Whereas, the concepts and evidence inextricably linked to our understanding of the nature and history of the universe are fundamental to the basic education of all Americans; and 

Whereas, learning succeeds best when teachers and students can explore, investigate, and criticize the fundamental concepts and ideas in science; and 

Whereas, learning and inquiry are severely inhibited if teachers are placed in a position where they may feel pressured to alter their teaching of the fundamental concepts of science in response to demands external to the scientific disciplines, 

Therefore Be It Resolved, that the AAAS urges the citizens of Kansas to restore the topics of evolution and cosmology to the state curriculum. AAAS stands ready to assist all concerned citizens of Kansas in securing the repeal of this damaging ruling by the State Board of Education. 
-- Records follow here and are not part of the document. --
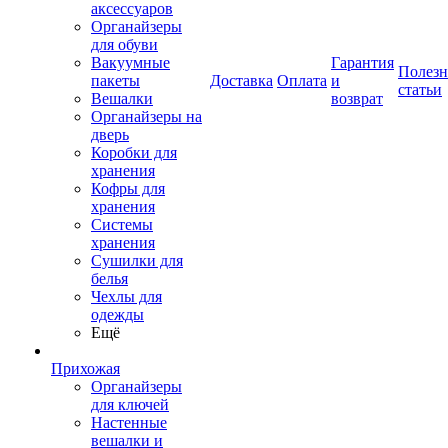
аксессуаров
Органайзеры
для обуви
Вакуумные
Гарантия
Полез
пакеты
Доставка
Оплата
и
статьи
Вешалки
возврат
Органайзеры на
дверь
Коробки для
хранения
Кофры для
хранения
Системы
хранения
Сушилки для
белья
Чехлы для
одежды
Ещё
Прихожая
Органайзеры
для ключей
Настенные
вешалки и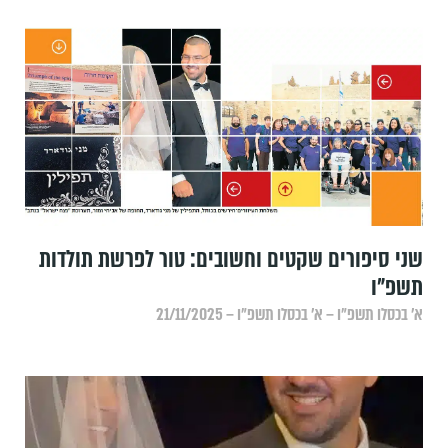
שני סיפורים שקטים וחשובים: טור לפרשת תולדות
תשפ"ו
א׳ בכסלו תשפ״ו – א׳ בכסלו תשפ״ו – 21/11/2025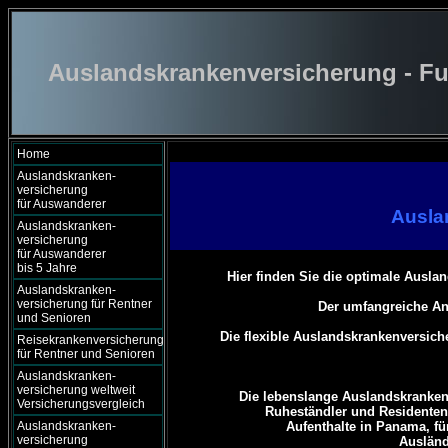
Auslandskrankenversicherung - Fu
Home
Auslandskranken-
versicherung
für Auswanderer
Ausla
Auslandskranken-
versicherung
für Auswanderer
bis 5 Jahre
Hier finden Sie die optimale Ausla
Auslandskranken-
versicherung für Rentner
Der umfangreiche An
und Senioren
Die flexible Auslandskrankenversich
Reisekrankenversicherung
für Rentner und Senioren
Auslandskranken-
versicherung weltweit
Die lebenslange Auslandskranken
Versicherungsvergleich
Ruheständler und Residenten,
Auslandskranken-
Aufenthalte in Panama, für
versicherung
Ausländ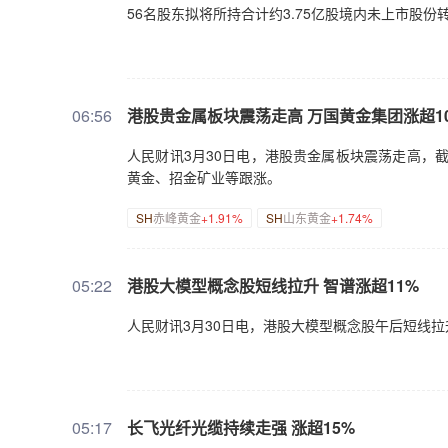
56名股东拟将所持合计约3.75亿股境内未上市股
06:56
港股贵金属板块震荡走高 万国黄金集团涨超1
人民财讯3月30日电，港股贵金属板块震荡走高，
黄金、招金矿业等跟涨。
SH
赤峰黄金
+1.91%
SH
山东黄金
+1.74%
05:22
港股大模型概念股短线拉升 智谱涨超11%
人民财讯3月30日电，港股大模型概念股午后短线拉升，
05:17
长飞光纤光缆持续走强 涨超15%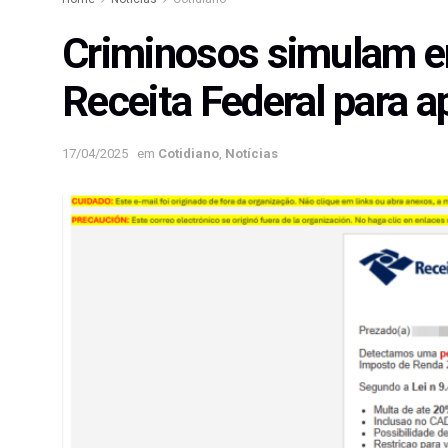
Criminosos simulam e
Receita Federal para a
17/04/2025
em
Cotidiano
,
Notícias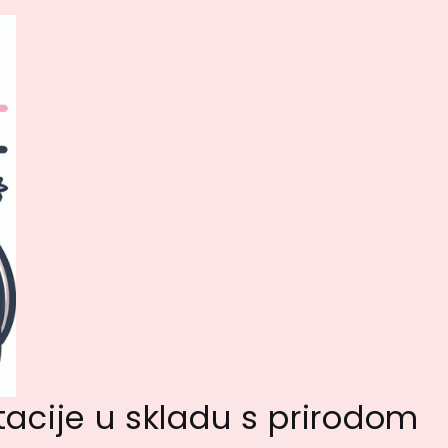
tacije u skladu s prirodom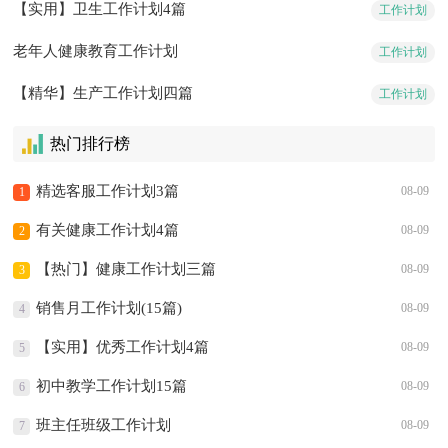
【实用】卫生工作计划4篇
工作计划
老年人健康教育工作计划
工作计划
【精华】生产工作计划四篇
工作计划
热门排行榜
精选客服工作计划3篇
08-09
1
有关健康工作计划4篇
08-09
2
【热门】健康工作计划三篇
08-09
3
销售月工作计划(15篇)
08-09
4
【实用】优秀工作计划4篇
08-09
5
初中教学工作计划15篇
08-09
6
班主任班级工作计划
08-09
7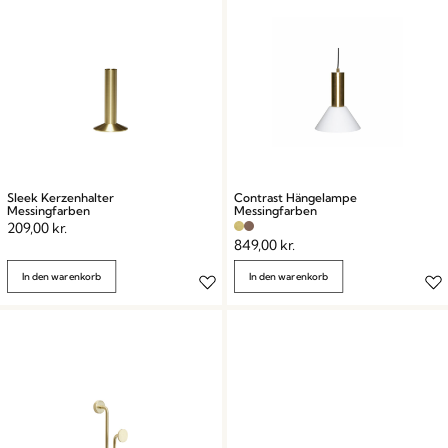
Sleek Kerzenhalter
Contrast Hängelampe
Messingfarben
Messingfarben
209,00
kr.
849,00
kr.
In den warenkorb
In den warenkorb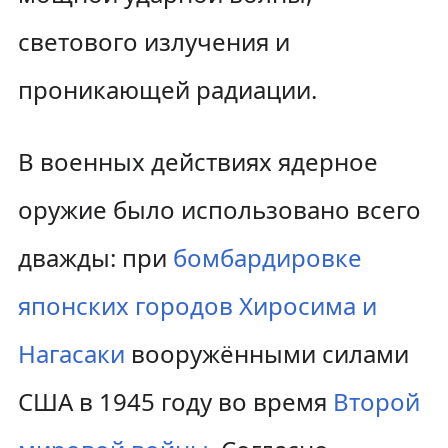
светового излучения и
проникающей радиации.
В военных действиях ядерное
оружие было использовано всего
дважды: при
бомбардировке
японских городов Хиросима и
Нагасаки
вооружёнными силами
США в 1945 году во время
Второй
Therefore Be It Further Resolved, that the AAAS and others committed to educational excellence in science work aggressively to oppose measures that could adversely affect the teaching of science, wherever they may occur. 

Therefore Be It Further Resolved, that the AAAS encourages its affiliated societies to endorse this resolution and to communicate their support to the citizens and appropriate public officials in Kansas. 

Adopted by the AAAS Board of Directors , October 15, 1999


The Ecological Society of America endorses the following statement
What Is Science?

Science extends and enriches our lives, expands our imagination and liberates us from the bonds of ignorance and superstition. The Ecological Society of America wishes to affirm the precepts of modern science that are responsible for its success. 

Science is the systematic enterprise of gathering knowledge about the universe and organizing and condensing that knowledge into testable laws and theories. 

The success and credibility of science is anchored in the willingness of scientists to:

  • Expose their ideas and results to independent testing and replication by other scientists. This requires the complete and open exchange of data, procedures, and materials.
  • Abandon or modify previously accepted conclusions when confronted with more complete or reliable experimental or observational evidence.
  • Adherence to these principles provides a mechanism for self-correction that is the foundation of the credibility of science.